The breakthroughs in the performance of deep neural networks (Deep Neural Networks, DNNs) since the beginning of this decade have led to machine learning models, which often significantly outperform existing methods in terms of application-relevant performance.
This is particularly evident in the field of computer vision. Tasks such as image classification, object detection and object pose estimation appear to be outstandingly solvable by learning the statistical distributions of image features and are now almost exclusively solved with DNNs, especially CNNs (Convolutional Neural Networks).
An essential prerequisite for the breakthrough of this approach was the availability of large amounts of data (keyword: big data) to identify the relevant image features and their distributions. However, there are not enough data collections for all interesting problems and even if one is available, the preparation of the data remains an expensive, time-consuming and error-prone undertaking.

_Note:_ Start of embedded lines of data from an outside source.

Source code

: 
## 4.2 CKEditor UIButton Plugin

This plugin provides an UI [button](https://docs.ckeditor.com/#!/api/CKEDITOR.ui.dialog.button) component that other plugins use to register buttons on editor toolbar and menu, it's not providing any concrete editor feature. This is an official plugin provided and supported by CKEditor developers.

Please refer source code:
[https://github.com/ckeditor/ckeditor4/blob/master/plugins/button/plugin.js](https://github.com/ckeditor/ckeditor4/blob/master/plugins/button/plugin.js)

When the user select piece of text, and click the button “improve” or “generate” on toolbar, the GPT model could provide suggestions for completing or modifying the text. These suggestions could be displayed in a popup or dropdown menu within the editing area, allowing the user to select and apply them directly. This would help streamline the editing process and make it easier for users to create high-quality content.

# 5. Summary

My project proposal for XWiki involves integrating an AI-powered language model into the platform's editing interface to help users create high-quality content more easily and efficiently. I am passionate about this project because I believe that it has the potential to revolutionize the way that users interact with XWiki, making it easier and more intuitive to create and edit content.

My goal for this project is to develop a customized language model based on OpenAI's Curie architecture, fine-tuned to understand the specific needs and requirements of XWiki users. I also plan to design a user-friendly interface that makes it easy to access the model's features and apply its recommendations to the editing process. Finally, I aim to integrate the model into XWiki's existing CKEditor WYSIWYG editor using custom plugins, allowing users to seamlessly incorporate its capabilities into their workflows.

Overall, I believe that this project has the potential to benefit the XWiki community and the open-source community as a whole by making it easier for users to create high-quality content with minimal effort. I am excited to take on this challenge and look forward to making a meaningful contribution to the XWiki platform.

In order to solve these problems, one tries to automatically generate the relevant training data from other available data. This approach has the particular advantage that the labeling process can be omitted completely, since the necessary information (such as object poses) is generated when generating the training images.
A problem that arises is the discrepancy in the distributions of the image features between real and synthetically generated data, which is referred to as domain shift or domain gap.
While researchers around the globe presented solutions, most often belonging to either the domain randomization or the domain adaptation approach, there is yet no elegant and efficient solution that works for an arbitrary use case.